Scan the records below for the line with "Modular monolith, due: Sep 15 -> Sep 22" and the line with "EDU-150, status: Closed -> In progress". Repeat those two lines and every line between them exactly, and nothing else.

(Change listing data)
==*==

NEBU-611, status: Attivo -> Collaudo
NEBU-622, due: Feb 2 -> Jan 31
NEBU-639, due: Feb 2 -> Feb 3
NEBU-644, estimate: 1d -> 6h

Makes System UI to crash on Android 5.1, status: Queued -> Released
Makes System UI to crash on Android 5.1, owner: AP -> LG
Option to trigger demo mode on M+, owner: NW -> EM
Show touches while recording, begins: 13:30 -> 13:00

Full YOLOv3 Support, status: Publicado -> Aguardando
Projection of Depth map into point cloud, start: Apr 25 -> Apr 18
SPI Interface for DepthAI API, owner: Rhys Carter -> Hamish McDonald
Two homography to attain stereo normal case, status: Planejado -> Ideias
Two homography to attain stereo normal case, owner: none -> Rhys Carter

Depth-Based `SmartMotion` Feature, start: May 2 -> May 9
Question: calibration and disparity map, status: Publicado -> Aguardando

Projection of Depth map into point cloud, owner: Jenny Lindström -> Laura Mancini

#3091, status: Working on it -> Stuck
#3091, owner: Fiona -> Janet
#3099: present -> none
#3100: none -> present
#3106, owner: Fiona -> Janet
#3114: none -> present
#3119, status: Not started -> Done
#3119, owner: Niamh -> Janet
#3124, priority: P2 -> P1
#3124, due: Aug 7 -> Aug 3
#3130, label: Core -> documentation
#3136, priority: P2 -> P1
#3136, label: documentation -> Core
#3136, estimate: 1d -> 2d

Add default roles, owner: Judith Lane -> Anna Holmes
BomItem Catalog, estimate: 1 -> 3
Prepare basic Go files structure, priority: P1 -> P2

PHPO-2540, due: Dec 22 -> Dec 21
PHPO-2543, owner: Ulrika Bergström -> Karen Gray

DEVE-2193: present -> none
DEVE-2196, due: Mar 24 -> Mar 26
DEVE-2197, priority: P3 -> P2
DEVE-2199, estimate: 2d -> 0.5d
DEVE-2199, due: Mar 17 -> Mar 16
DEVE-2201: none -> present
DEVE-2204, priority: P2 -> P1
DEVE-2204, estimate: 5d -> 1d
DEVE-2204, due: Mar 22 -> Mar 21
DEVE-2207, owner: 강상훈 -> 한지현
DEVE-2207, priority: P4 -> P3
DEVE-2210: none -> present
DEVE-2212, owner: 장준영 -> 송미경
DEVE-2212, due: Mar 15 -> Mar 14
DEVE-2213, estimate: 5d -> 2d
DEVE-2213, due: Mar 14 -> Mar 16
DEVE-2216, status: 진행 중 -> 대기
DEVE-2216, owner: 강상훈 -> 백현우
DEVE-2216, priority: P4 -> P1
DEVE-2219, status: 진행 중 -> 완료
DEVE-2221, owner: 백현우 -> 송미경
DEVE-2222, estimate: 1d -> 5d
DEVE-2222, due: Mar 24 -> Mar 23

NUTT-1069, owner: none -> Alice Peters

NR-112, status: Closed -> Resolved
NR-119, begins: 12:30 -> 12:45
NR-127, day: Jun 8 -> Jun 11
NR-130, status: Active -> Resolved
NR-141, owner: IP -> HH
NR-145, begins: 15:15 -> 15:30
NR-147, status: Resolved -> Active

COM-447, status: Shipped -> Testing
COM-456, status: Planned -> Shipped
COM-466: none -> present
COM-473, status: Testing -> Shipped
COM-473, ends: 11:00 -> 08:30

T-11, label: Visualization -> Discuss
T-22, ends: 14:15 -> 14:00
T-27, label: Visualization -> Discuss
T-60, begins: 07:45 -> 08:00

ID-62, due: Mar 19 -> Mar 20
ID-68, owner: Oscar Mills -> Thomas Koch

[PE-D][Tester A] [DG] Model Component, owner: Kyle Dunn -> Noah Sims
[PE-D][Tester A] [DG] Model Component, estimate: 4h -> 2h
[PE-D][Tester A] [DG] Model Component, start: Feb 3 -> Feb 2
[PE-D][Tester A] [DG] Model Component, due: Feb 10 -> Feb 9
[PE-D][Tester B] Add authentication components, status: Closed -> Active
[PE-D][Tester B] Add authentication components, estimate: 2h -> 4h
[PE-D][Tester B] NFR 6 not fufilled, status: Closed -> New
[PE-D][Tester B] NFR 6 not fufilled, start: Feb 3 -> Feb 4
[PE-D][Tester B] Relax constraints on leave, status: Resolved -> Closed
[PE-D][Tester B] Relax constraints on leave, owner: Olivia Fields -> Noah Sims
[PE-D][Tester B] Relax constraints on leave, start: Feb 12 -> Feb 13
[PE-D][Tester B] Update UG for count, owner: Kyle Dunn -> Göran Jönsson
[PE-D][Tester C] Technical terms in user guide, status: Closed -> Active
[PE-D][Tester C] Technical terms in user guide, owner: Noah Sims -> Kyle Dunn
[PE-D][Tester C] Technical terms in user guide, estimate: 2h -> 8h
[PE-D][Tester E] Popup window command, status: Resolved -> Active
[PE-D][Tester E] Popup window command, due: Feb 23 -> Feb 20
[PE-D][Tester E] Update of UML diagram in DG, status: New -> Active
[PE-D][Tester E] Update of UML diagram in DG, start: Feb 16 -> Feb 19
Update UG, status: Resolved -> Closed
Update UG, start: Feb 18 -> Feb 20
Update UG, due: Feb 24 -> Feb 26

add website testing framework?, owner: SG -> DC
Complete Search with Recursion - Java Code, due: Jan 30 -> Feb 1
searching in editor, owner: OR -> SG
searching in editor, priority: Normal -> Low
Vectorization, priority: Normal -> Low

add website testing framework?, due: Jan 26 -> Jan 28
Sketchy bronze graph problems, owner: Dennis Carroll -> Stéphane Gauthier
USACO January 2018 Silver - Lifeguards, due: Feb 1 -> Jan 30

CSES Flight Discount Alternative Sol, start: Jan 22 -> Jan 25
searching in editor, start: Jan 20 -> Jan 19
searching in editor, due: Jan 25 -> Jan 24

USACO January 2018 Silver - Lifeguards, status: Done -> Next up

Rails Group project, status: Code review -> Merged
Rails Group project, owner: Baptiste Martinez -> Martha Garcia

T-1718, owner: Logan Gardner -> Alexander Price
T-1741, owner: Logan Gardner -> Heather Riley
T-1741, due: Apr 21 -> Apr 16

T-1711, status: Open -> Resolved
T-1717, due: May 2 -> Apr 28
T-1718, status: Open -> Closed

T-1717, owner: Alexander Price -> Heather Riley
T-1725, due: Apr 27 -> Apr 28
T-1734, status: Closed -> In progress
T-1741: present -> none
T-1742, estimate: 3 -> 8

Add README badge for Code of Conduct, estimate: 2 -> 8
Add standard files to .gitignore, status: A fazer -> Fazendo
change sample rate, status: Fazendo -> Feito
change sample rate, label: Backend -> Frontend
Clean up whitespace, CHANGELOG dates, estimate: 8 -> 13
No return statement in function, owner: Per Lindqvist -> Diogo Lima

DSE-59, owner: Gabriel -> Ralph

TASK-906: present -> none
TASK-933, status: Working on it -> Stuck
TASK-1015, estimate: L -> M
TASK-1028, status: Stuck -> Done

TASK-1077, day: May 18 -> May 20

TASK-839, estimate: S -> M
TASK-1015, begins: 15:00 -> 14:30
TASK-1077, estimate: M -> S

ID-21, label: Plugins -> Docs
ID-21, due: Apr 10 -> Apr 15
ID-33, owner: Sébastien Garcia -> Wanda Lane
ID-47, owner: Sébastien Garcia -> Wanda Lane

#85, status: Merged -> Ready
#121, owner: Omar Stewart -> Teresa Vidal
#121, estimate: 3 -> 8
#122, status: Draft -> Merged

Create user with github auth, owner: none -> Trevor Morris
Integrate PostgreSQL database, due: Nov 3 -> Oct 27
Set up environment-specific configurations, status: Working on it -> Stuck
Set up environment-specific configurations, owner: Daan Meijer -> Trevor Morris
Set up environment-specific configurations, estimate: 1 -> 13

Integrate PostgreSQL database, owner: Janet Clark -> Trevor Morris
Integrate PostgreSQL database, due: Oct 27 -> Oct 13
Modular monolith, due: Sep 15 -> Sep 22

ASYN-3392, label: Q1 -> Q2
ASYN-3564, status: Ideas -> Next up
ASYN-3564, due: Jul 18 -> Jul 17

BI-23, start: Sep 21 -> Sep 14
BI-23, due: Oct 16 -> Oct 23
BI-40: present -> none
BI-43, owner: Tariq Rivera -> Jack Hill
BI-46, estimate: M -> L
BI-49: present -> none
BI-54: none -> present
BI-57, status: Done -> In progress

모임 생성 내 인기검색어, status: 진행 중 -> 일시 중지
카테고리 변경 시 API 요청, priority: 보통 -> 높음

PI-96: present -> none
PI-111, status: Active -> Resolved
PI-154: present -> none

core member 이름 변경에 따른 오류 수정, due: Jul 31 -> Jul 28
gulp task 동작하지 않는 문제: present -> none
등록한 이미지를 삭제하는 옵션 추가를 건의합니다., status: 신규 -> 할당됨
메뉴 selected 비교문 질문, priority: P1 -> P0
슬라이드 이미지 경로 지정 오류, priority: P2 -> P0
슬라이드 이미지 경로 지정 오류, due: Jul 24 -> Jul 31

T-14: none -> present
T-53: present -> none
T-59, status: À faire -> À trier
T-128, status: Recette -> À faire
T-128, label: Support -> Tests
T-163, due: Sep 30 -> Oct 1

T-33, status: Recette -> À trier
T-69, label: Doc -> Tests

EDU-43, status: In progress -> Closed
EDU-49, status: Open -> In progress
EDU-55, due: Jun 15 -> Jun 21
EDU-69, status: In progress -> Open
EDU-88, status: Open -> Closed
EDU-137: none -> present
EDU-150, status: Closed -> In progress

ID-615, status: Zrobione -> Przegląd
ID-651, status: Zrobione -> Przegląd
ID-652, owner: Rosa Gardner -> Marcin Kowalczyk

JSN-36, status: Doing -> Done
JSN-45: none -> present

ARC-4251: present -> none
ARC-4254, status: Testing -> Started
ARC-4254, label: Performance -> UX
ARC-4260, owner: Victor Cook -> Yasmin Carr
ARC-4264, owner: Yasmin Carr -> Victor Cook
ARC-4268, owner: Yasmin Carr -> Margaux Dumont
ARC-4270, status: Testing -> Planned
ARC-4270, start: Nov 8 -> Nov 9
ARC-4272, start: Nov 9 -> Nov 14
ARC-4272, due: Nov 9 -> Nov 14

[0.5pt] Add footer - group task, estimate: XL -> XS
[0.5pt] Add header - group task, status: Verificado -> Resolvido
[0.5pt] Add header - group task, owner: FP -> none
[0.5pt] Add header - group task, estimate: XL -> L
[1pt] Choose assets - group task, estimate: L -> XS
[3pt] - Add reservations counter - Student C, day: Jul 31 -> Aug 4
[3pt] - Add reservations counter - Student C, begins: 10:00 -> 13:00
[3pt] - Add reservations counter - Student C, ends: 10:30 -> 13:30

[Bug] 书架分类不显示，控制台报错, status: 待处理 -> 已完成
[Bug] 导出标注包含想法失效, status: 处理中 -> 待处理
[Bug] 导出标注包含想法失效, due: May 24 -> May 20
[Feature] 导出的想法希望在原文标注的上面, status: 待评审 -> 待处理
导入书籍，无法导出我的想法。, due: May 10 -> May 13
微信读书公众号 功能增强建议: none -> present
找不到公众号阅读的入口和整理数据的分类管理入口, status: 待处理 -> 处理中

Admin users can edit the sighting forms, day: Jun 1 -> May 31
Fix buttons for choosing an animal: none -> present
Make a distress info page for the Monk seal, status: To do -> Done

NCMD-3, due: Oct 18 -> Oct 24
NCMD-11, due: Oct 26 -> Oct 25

==*==

_REPLY_.
Modular monolith, due: Sep 15 -> Sep 22

ASYN-3392, label: Q1 -> Q2
ASYN-3564, status: Ideas -> Next up
ASYN-3564, due: Jul 18 -> Jul 17

BI-23, start: Sep 21 -> Sep 14
BI-23, due: Oct 16 -> Oct 23
BI-40: present -> none
BI-43, owner: Tariq Rivera -> Jack Hill
BI-46, estimate: M -> L
BI-49: present -> none
BI-54: none -> present
BI-57, status: Done -> In progress

모임 생성 내 인기검색어, status: 진행 중 -> 일시 중지
카테고리 변경 시 API 요청, priority: 보통 -> 높음

PI-96: present -> none
PI-111, status: Active -> Resolved
PI-154: present -> none

core member 이름 변경에 따른 오류 수정, due: Jul 31 -> Jul 28
gulp task 동작하지 않는 문제: present -> none
등록한 이미지를 삭제하는 옵션 추가를 건의합니다., status: 신규 -> 할당됨
메뉴 selected 비교문 질문, priority: P1 -> P0
슬라이드 이미지 경로 지정 오류, priority: P2 -> P0
슬라이드 이미지 경로 지정 오류, due: Jul 24 -> Jul 31

T-14: none -> present
T-53: present -> none
T-59, status: À faire -> À trier
T-128, status: Recette -> À faire
T-128, label: Support -> Tests
T-163, due: Sep 30 -> Oct 1

T-33, status: Recette -> À trier
T-69, label: Doc -> Tests

EDU-43, status: In progress -> Closed
EDU-49, status: Open -> In progress
EDU-55, due: Jun 15 -> Jun 21
EDU-69, status: In progress -> Open
EDU-88, status: Open -> Closed
EDU-137: none -> present
EDU-150, status: Closed -> In progress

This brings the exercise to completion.